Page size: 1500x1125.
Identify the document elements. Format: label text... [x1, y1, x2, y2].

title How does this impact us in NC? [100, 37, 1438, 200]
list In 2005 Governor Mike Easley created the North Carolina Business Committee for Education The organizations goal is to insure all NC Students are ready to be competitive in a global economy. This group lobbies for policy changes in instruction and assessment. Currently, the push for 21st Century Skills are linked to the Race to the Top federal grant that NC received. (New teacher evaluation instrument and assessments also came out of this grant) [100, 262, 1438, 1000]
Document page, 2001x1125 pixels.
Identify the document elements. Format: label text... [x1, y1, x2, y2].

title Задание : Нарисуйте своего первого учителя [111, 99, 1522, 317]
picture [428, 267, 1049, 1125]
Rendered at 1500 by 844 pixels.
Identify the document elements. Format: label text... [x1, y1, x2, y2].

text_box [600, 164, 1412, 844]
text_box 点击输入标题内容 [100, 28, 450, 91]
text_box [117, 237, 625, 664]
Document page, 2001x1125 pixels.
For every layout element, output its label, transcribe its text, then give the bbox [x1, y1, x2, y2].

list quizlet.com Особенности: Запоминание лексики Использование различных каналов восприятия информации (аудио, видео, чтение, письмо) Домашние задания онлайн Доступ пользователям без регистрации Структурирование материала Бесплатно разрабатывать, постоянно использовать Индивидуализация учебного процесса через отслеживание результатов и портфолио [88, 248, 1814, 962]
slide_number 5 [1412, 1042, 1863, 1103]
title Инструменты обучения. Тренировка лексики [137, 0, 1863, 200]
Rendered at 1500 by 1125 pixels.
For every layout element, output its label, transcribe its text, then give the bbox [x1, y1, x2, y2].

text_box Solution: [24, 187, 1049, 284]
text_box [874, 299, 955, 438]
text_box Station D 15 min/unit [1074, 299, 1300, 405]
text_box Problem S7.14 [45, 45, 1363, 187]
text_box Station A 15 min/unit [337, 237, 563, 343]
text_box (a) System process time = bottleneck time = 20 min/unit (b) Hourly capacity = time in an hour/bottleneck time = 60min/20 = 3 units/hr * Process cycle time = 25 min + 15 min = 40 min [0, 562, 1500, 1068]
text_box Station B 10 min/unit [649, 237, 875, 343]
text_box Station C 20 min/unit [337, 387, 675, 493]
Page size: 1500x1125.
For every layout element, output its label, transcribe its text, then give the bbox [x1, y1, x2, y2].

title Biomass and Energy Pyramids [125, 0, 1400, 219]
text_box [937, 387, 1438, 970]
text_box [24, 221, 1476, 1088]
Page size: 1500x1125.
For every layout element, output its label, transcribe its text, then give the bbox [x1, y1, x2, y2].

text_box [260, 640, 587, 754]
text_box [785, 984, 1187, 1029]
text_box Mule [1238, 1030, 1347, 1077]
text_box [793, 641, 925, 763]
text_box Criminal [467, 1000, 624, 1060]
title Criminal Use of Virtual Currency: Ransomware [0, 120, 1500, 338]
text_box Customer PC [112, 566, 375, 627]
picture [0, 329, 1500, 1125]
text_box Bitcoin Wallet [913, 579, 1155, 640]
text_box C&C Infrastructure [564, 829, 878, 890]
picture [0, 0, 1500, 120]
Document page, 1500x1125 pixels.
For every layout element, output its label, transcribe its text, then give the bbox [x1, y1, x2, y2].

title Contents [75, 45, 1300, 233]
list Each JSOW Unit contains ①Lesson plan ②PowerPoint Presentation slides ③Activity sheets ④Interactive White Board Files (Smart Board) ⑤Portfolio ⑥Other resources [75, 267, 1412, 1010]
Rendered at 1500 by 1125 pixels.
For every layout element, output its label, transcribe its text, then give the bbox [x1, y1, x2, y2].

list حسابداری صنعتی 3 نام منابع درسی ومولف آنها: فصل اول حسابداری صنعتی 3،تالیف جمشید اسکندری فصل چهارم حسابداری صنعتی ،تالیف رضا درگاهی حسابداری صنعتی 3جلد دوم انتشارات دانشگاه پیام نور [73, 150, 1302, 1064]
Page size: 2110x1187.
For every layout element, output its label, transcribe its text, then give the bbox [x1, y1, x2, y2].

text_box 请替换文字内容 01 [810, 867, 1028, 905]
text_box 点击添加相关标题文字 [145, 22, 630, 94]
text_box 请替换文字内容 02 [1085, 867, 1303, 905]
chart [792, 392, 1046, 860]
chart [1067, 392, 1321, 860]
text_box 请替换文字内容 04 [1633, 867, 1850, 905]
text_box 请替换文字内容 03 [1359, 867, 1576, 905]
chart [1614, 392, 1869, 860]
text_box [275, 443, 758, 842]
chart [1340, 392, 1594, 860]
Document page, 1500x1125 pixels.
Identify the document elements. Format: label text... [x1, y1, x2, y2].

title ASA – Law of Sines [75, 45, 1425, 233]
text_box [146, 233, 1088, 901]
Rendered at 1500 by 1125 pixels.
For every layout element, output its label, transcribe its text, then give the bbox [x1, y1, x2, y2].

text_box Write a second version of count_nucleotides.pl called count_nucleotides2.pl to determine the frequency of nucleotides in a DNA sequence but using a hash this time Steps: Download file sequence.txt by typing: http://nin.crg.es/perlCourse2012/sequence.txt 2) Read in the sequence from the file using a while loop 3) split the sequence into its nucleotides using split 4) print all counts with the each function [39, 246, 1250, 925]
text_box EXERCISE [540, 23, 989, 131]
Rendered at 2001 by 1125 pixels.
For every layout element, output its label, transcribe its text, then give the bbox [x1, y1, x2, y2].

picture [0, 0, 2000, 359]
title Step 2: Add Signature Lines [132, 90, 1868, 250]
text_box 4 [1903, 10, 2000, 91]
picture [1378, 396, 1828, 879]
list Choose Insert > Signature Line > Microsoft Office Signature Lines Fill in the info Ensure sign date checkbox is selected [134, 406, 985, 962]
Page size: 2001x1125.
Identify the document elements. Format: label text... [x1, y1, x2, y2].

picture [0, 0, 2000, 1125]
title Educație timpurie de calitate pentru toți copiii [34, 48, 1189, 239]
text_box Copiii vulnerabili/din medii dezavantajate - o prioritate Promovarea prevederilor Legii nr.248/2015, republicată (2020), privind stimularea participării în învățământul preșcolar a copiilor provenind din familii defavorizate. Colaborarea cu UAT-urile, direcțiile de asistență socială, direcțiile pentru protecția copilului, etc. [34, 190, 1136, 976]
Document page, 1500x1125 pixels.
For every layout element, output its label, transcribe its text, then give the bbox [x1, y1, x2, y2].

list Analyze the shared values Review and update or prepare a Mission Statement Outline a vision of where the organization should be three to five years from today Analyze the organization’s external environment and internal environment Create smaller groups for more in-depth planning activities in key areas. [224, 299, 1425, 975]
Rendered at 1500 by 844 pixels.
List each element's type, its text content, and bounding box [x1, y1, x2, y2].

◆ ◆ ◆

| WORK TASK |
Return the listing above verbatim.

| TASK SOLUTION |
Page size: 1500x1125.
Identify the document elements. Format: label text... [x1, y1, x2, y2].

title How does this impact us in NC? [100, 37, 1438, 200]
list In 2005 Governor Mike Easley created the North Carolina Business Committee for Education The organizations goal is to insure all NC Students are ready to be competitive in a global economy. This group lobbies for policy changes in instruction and assessment. Currently, the push for 21st Century Skills are linked to the Race to the Top federal grant that NC received. (New teacher evaluation instrument and assessments also came out of this grant) [100, 262, 1438, 1000]
Document page, 2001x1125 pixels.
Identify the document elements. Format: label text... [x1, y1, x2, y2].

title Задание : Нарисуйте своего первого учителя [111, 99, 1522, 317]
picture [428, 267, 1049, 1125]
Rendered at 1500 by 844 pixels.
Identify the document elements. Format: label text... [x1, y1, x2, y2].

text_box [600, 164, 1412, 844]
text_box 点击输入标题内容 [100, 28, 450, 91]
text_box [117, 237, 625, 664]
Document page, 2001x1125 pixels.
For every layout element, output its label, transcribe its text, then give the bbox [x1, y1, x2, y2].

list quizlet.com Особенности: Запоминание лексики Использование различных каналов восприятия информации (аудио, видео, чтение, письмо) Домашние задания онлайн Доступ пользователям без регистрации Структурирование материала Бесплатно разрабатывать, постоянно использовать Индивидуализация учебного процесса через отслеживание результатов и портфолио [88, 248, 1814, 962]
slide_number 5 [1412, 1042, 1863, 1103]
title Инструменты обучения. Тренировка лексики [137, 0, 1863, 200]
Rendered at 1500 by 1125 pixels.
For every layout element, output its label, transcribe its text, then give the bbox [x1, y1, x2, y2].

text_box Solution: [24, 187, 1049, 284]
text_box [874, 299, 955, 438]
text_box Station D 15 min/unit [1074, 299, 1300, 405]
text_box Problem S7.14 [45, 45, 1363, 187]
text_box Station A 15 min/unit [337, 237, 563, 343]
text_box (a) System process time = bottleneck time = 20 min/unit (b) Hourly capacity = time in an hour/bottleneck time = 60min/20 = 3 units/hr * Process cycle time = 25 min + 15 min = 40 min [0, 562, 1500, 1068]
text_box Station B 10 min/unit [649, 237, 875, 343]
text_box Station C 20 min/unit [337, 387, 675, 493]
Page size: 1500x1125.
For every layout element, output its label, transcribe its text, then give the bbox [x1, y1, x2, y2].

title Biomass and Energy Pyramids [125, 0, 1400, 219]
text_box [937, 387, 1438, 970]
text_box [24, 221, 1476, 1088]
Page size: 1500x1125.
For every layout element, output its label, transcribe its text, then give the bbox [x1, y1, x2, y2].

text_box [260, 640, 587, 754]
text_box [785, 984, 1187, 1029]
text_box Mule [1238, 1030, 1347, 1077]
text_box [793, 641, 925, 763]
text_box Criminal [467, 1000, 624, 1060]
title Criminal Use of Virtual Currency: Ransomware [0, 120, 1500, 338]
text_box Customer PC [112, 566, 375, 627]
picture [0, 329, 1500, 1125]
text_box Bitcoin Wallet [913, 579, 1155, 640]
text_box C&C Infrastructure [564, 829, 878, 890]
picture [0, 0, 1500, 120]
Document page, 1500x1125 pixels.
For every layout element, output its label, transcribe its text, then give the bbox [x1, y1, x2, y2].

title Contents [75, 45, 1300, 233]
list Each JSOW Unit contains ①Lesson plan ②PowerPoint Presentation slides ③Activity sheets ④Interactive White Board Files (Smart Board) ⑤Portfolio ⑥Other resources [75, 267, 1412, 1010]
Rendered at 1500 by 1125 pixels.
For every layout element, output its label, transcribe its text, then give the bbox [x1, y1, x2, y2].

list حسابداری صنعتی 3 نام منابع درسی ومولف آنها: فصل اول حسابداری صنعتی 3،تالیف جمشید اسکندری فصل چهارم حسابداری صنعتی ،تالیف رضا درگاهی حسابداری صنعتی 3جلد دوم انتشارات دانشگاه پیام نور [73, 150, 1302, 1064]
Page size: 2110x1187.
For every layout element, output its label, transcribe its text, then give the bbox [x1, y1, x2, y2].

text_box 请替换文字内容 01 [810, 867, 1028, 905]
text_box 点击添加相关标题文字 [145, 22, 630, 94]
text_box 请替换文字内容 02 [1085, 867, 1303, 905]
chart [792, 392, 1046, 860]
chart [1067, 392, 1321, 860]
text_box 请替换文字内容 04 [1633, 867, 1850, 905]
text_box 请替换文字内容 03 [1359, 867, 1576, 905]
chart [1614, 392, 1869, 860]
text_box [275, 443, 758, 842]
chart [1340, 392, 1594, 860]
Document page, 1500x1125 pixels.
Identify the document elements. Format: label text... [x1, y1, x2, y2].

title ASA – Law of Sines [75, 45, 1425, 233]
text_box [146, 233, 1088, 901]
Rendered at 1500 by 1125 pixels.
For every layout element, output its label, transcribe its text, then give the bbox [x1, y1, x2, y2].

text_box Write a second version of count_nucleotides.pl called count_nucleotides2.pl to determine the frequency of nucleotides in a DNA sequence but using a hash this time Steps: Download file sequence.txt by typing: http://nin.crg.es/perlCourse2012/sequence.txt 2) Read in the sequence from the file using a while loop 3) split the sequence into its nucleotides using split 4) print all counts with the each function [39, 246, 1250, 925]
text_box EXERCISE [540, 23, 989, 131]
Rendered at 2001 by 1125 pixels.
For every layout element, output its label, transcribe its text, then give the bbox [x1, y1, x2, y2].

picture [0, 0, 2000, 359]
title Step 2: Add Signature Lines [132, 90, 1868, 250]
text_box 4 [1903, 10, 2000, 91]
picture [1378, 396, 1828, 879]
list Choose Insert > Signature Line > Microsoft Office Signature Lines Fill in the info Ensure sign date checkbox is selected [134, 406, 985, 962]
Page size: 2001x1125.
Identify the document elements. Format: label text... [x1, y1, x2, y2].

picture [0, 0, 2000, 1125]
title Educație timpurie de calitate pentru toți copiii [34, 48, 1189, 239]
text_box Copiii vulnerabili/din medii dezavantajate - o prioritate Promovarea prevederilor Legii nr.248/2015, republicată (2020), privind stimularea participării în învățământul preșcolar a copiilor provenind din familii defavorizate. Colaborarea cu UAT-urile, direcțiile de asistență socială, direcțiile pentru protecția copilului, etc. [34, 190, 1136, 976]
Document page, 1500x1125 pixels.
For every layout element, output its label, transcribe its text, then give the bbox [x1, y1, x2, y2].

list Analyze the shared values Review and update or prepare a Mission Statement Outline a vision of where the organization should be three to five years from today Analyze the organization’s external environment and internal environment Create smaller groups for more in-depth planning activities in key areas. [224, 299, 1425, 975]
Rendered at 1500 by 844 pixels.
List each element's type, its text content, and bounding box [x1, y1, x2, y2].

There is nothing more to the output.